The Commerce Department found that imported steel and aluminum threaten national security because of the volume of imports: 90 percent of the total U.S. demand for primary aluminum is satisfied from imports, and steel imports are four times the level of exports.

Effective June 1, the U.S. enacted a 25 percent tariff on imported steel and a 10 percent tariff on imported aluminum from all countries except South Korea, Argentina, Brazil, and Australia. The tariffs are expected to bring in $40 billion.

Section 301 of the Trade Act of 1974 authorizes the president to take action when the act of a foreign government burdens U.S. commerce. In 2017, the federal government initiated a Section 301 investigation that ultimately had a finding of unfair trade practices by China related to intellectual property.

When the findings were announced, the stage was set for up to three rounds of tariffs. The first, effective July 6, amounted $34 billion in tariffs on Chinese industrial goods, such as various chemical compounds, turbines and alloys.

Round 2, which took effect on Aug. 23, added an additional $16 billion in tariffs on Chinese imports. And after the third round of Section 301 tariffs took effect on Sept. 24, it meant that nearly half of all Chinese imports to the United States were affected. For the first time, this includes consumer goods such as furniture and luggage.

In retaliation, China announced several rounds of their own tariffs on more than 500 goods from the United States, including computers, textiles, meat, wheat, and wine. This is on top of retaliatory tariffs from countries such as Mexico, India, and the EU.

During a press conference in early September, President Trump said, “We have been very clear about the type of changes that need to be made, and we have given China every opportunity to treat us more fairly. But, so far, China has been unwilling to change its practices.”

What can businesses do?

Products can be excluded for tariffs under both Section 232 and 301; however, very few exemptions are approved, according to Jane Davis, a partner at Shumaker Williams law firm in York.

“The administration is not favoring exclusions because if they granted too many it would circumvent what the tariff process is supposed to do,” said Davis. “More than 35,000 exclusion applications have been submitted to the U.S. Department of Commerce, but only 10 percent have been reviewed so far, and a little over half of those have been granted.”

The tariff dispute is likely to continue for the foreseeable future, according to Brian Simpson, Director of International Growth Services for Baker Tilly Virchow Krause, LLP.

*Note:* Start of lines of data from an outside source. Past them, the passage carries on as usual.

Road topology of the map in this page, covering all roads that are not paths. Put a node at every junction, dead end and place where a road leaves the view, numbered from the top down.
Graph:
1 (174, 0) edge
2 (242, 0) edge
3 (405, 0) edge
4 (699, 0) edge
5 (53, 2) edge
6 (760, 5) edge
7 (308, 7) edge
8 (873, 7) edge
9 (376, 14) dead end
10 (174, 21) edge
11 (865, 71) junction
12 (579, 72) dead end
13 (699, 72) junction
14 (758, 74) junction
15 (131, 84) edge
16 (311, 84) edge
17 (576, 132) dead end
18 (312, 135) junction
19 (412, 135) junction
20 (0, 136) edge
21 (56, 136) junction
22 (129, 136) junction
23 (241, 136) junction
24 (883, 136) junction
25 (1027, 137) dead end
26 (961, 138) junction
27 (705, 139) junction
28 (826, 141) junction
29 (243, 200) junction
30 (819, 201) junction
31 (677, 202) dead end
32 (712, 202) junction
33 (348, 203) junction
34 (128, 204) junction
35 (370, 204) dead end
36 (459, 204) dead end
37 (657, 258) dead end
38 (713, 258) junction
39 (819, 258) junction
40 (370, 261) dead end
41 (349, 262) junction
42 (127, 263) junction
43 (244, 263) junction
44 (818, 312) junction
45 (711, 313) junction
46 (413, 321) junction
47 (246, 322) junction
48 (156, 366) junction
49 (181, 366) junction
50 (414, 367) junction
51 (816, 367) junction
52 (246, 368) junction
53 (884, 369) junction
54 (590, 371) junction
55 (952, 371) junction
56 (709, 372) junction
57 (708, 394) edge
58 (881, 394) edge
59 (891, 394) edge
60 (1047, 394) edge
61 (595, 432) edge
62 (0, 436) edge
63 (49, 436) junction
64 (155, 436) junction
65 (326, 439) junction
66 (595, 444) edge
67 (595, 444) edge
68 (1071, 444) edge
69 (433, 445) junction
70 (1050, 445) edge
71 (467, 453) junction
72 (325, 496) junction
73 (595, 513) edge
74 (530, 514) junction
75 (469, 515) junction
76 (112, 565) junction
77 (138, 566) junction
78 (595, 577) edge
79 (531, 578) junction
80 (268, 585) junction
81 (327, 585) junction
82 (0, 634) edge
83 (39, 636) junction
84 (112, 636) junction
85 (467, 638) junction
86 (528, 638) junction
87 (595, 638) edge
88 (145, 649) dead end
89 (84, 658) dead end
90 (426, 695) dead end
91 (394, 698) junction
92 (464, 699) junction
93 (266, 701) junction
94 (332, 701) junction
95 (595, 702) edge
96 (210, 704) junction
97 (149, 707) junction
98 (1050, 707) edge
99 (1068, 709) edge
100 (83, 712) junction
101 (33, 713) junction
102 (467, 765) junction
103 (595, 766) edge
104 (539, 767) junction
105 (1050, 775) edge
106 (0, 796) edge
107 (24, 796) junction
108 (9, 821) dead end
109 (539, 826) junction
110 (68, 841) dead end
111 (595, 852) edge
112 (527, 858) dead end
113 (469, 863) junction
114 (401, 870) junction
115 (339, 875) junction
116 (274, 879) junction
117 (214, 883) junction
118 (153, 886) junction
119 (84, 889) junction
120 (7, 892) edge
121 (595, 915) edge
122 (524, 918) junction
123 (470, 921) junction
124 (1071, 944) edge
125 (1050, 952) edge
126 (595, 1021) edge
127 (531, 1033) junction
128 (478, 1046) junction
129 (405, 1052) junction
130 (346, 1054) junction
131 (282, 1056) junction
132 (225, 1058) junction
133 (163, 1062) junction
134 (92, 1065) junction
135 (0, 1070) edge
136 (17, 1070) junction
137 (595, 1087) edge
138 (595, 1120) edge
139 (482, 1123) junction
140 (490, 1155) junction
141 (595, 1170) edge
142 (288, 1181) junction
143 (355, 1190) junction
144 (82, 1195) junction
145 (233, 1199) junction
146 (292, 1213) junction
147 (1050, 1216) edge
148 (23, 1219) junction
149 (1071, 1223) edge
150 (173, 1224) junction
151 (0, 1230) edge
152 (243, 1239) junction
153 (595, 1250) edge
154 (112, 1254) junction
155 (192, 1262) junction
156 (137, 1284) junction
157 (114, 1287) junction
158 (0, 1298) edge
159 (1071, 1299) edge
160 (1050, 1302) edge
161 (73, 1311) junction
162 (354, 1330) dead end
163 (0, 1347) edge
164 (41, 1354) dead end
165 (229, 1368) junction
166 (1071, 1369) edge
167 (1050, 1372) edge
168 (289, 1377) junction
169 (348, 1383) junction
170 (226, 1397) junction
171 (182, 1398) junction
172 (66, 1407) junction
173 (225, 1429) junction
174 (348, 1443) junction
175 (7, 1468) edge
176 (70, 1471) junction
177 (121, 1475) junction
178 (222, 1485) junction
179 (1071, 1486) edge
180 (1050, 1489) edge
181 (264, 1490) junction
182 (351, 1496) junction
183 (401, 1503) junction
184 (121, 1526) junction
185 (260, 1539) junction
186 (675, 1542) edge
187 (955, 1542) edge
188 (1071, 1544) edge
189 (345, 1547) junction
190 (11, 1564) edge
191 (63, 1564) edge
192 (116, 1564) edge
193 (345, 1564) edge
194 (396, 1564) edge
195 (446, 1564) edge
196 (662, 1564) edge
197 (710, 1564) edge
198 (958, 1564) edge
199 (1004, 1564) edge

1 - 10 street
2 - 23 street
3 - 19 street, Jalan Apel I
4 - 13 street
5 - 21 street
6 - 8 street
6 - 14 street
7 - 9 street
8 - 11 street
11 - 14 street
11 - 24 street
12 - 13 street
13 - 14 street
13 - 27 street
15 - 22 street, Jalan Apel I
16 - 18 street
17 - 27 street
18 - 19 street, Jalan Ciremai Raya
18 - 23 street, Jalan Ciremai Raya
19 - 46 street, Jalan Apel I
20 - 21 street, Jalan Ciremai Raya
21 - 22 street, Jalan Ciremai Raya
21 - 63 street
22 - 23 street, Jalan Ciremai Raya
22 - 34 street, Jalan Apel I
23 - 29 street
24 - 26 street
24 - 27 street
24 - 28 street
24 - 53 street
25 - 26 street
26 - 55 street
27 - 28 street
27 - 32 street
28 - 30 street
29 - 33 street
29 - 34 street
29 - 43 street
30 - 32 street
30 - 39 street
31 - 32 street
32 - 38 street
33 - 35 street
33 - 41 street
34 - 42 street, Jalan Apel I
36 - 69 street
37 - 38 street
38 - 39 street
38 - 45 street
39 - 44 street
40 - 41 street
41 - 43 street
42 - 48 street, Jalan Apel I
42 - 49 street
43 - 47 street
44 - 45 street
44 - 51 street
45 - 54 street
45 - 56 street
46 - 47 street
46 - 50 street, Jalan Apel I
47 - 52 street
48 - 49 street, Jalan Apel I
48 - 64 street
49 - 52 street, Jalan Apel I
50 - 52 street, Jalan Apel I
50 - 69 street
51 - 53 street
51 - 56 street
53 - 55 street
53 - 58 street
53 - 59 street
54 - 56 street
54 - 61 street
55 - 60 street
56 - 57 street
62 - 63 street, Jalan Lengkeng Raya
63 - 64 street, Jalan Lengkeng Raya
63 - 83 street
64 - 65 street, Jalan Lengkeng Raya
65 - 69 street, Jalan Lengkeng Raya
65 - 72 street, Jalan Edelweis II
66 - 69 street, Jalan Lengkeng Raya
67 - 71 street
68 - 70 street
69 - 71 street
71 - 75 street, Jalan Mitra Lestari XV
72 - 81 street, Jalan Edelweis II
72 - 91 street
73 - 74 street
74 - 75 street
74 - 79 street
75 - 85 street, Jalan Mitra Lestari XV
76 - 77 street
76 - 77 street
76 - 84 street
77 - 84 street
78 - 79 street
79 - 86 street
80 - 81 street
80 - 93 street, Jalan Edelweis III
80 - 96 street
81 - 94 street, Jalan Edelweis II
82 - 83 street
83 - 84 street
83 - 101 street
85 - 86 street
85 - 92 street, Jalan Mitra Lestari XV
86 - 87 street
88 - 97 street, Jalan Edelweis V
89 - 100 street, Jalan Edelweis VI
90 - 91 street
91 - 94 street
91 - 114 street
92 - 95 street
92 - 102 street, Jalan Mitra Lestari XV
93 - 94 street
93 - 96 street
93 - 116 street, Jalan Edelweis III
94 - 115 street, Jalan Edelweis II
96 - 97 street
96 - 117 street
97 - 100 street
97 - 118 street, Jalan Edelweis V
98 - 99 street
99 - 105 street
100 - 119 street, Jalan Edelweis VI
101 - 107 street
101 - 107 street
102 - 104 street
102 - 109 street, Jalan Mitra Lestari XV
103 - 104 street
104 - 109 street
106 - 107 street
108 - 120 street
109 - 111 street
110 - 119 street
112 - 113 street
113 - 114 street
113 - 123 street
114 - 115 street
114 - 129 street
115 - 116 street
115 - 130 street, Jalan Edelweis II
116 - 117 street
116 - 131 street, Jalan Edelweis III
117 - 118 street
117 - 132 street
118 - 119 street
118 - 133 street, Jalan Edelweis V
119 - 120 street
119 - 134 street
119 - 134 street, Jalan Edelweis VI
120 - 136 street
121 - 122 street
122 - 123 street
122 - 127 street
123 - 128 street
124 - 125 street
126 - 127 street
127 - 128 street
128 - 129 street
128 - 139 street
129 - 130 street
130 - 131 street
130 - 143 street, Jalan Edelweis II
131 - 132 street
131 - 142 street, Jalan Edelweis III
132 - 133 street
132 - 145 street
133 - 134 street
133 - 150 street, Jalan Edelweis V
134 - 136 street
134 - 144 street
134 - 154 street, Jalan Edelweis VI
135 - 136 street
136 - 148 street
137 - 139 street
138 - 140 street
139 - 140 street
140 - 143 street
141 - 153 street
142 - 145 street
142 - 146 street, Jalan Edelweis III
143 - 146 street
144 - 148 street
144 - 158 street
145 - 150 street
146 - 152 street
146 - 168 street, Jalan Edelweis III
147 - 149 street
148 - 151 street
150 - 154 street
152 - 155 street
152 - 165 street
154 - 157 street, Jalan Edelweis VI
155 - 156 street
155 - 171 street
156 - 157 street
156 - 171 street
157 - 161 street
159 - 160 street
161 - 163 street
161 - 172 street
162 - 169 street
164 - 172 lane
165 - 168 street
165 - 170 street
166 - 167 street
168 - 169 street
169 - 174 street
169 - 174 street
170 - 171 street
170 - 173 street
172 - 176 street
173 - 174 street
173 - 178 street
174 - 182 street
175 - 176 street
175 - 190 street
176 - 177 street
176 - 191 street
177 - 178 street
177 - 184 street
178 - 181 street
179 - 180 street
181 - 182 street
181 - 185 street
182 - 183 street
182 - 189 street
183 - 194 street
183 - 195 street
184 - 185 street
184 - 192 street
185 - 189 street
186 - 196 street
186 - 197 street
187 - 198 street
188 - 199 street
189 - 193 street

He has three recommendations for companies looking to minimize the impact of new tariffs on their business.

No. 1: Make sure you are using the right tariff code for your product. It can mean the difference between a 5 percent and a 25 percent tariff. The codes are found in a tariff schedule used by nations around the world to identify goods. Each good has its own number.

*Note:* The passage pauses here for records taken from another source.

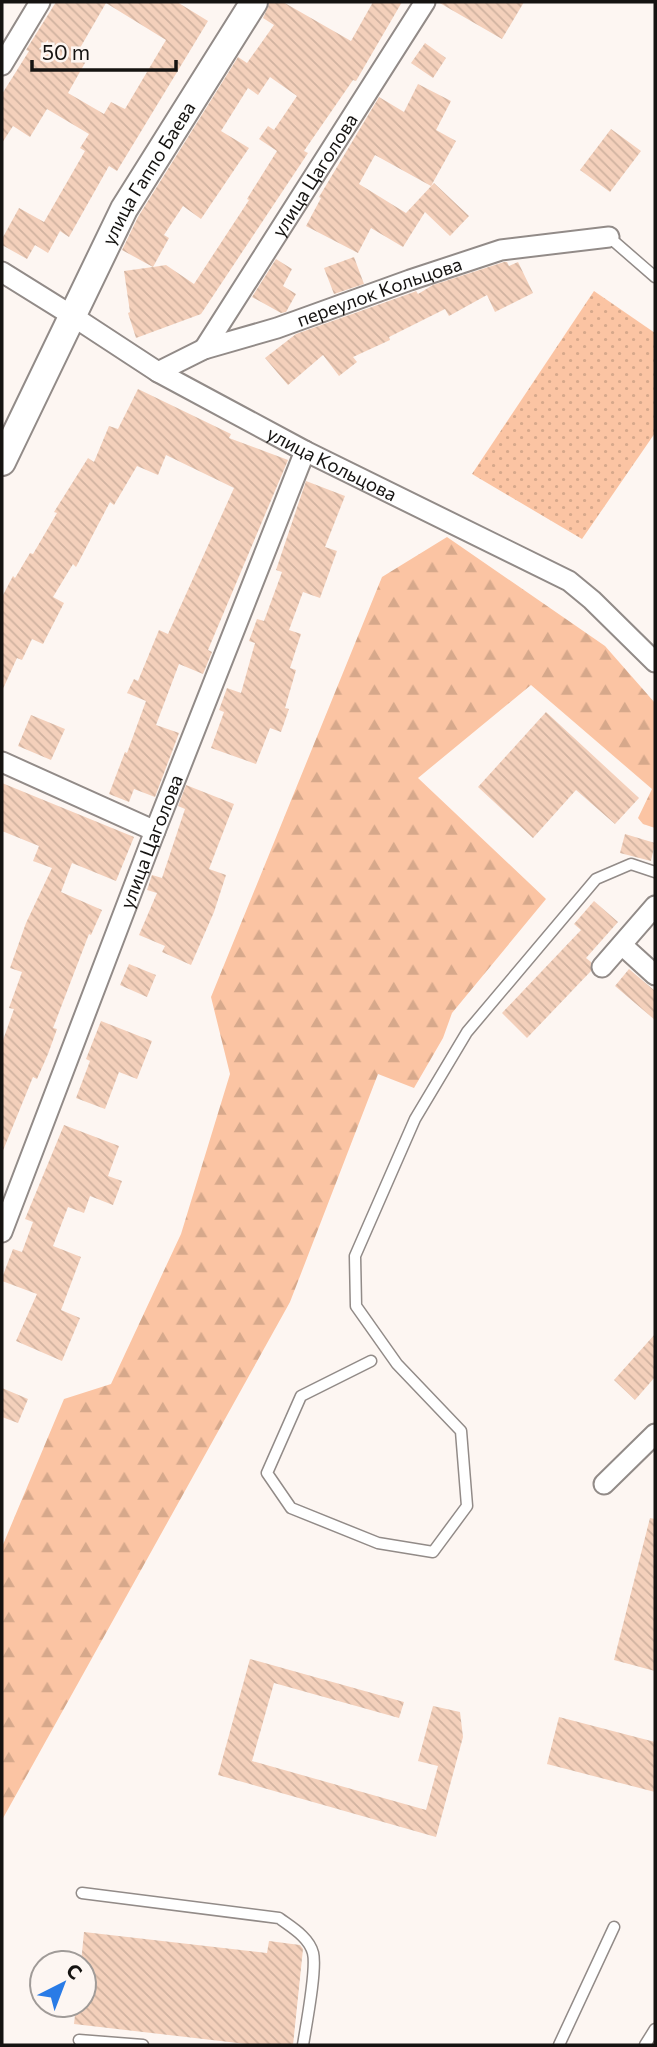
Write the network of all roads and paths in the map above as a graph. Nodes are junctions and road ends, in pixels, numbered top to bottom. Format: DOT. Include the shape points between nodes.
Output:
graph roads {
  1 [pos="40,2"];
  2 [pos="254,2"];
  3 [pos="425,2"];
  4 [pos="2,65"];
  5 [pos="609,237"];
  6 [pos="2,272"];
  7 [pos="655,277"];
  8 [pos="71,315"];
  9 [pos="204,349"];
  10 [pos="158,372"];
  11 [pos="305,451"];
  12 [pos="2,462"];
  13 [pos="655,662"];
  14 [pos="2,762"];
  15 [pos="155,831"];
  16 [pos="655,872"];
  17 [pos="655,906"];
  18 [pos="622,945"];
  19 [pos="602,967"];
  20 [pos="655,975"];
  21 [pos="2,1232"];
  22 [pos="370,1361"];
  23 [pos="655,1434"];
  24 [pos="604,1484"];
  25 [pos="82,1893"];
  26 [pos="614,1927"];
  27 [pos="655,2029"];
  28 [pos="79,2040"];
  29 [pos="143,2045"];
  30 [pos="303,2045"];
  31 [pos="559,2045"];
  32 [pos="645,2045"];
  1 -- 4 [label="street"];
  2 -- 8 [label="main road, улица Гаппо Баева" via="124,209"];
  3 -- 9 [label="street, улица Цаголова"];
  5 -- 7 [label="lane"];
  5 -- 9 [label="street, переулок Кольцова" via="501,250"];
  6 -- 8 [label="street, улица Кольцова"];
  8 -- 10 [label="street, улица Кольцова"];
  8 -- 12 [label="main road, улица Гаппо Баева"];
  9 -- 10 [label="street, переулок Кольцова"];
  10 -- 11 [label="street, улица Кольцова"];
  11 -- 13 [label="street, улица Кольцова" via="569,581"];
  11 -- 15 [label="street, улица Цаголова"];
  14 -- 15 [label="street"];
  15 -- 21 [label="street, улица Цаголова"];
  16 -- 22 [label="lane" via="631,864 596,879 467,1032 415,1119 355,1255 356,1306 397,1364 461,1431 467,1506 433,1552 378,1543 291,1508 267,1473 301,1396"];
  17 -- 18 [label="street"];
  18 -- 19 [label="street"];
  18 -- 20 [label="street"];
  23 -- 24 [label="street"];
  25 -- 30 [label="lane" via="279,1918 300,1933 313,1953"];
  26 -- 31 [label="lane"];
  27 -- 32 [label="lane"];
  28 -- 29 [label="lane"];
}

No. 2: See if there are other countries from which you can import materials, rather than China. Or have a component from China sent to a country like Mexico, have the product assembled there, and then import it into the United States at a lower tariff.

No. 3: Sell your product abroad. Simpson and his colleagues help companies work through the process of international sales, which he says, “can be done relatively low-cost.” This may involve market research, funding a distributor abroad and hiring a new overseas sales team.

“Selling through international markets is important because relying heavily on U.S. sales can hurt during a recession. International sales can help you weather storms better,” he went on to say.

Whatever course they choose, businesses should be prepared to dig.

“It is very difficult to predict when and if there be will a resolution to the tariff situation,” Davis said. “I wish there were more clear-cut options for people, but this is a situation we haven’t faced in quite a while, so everyone is feeling their way through.”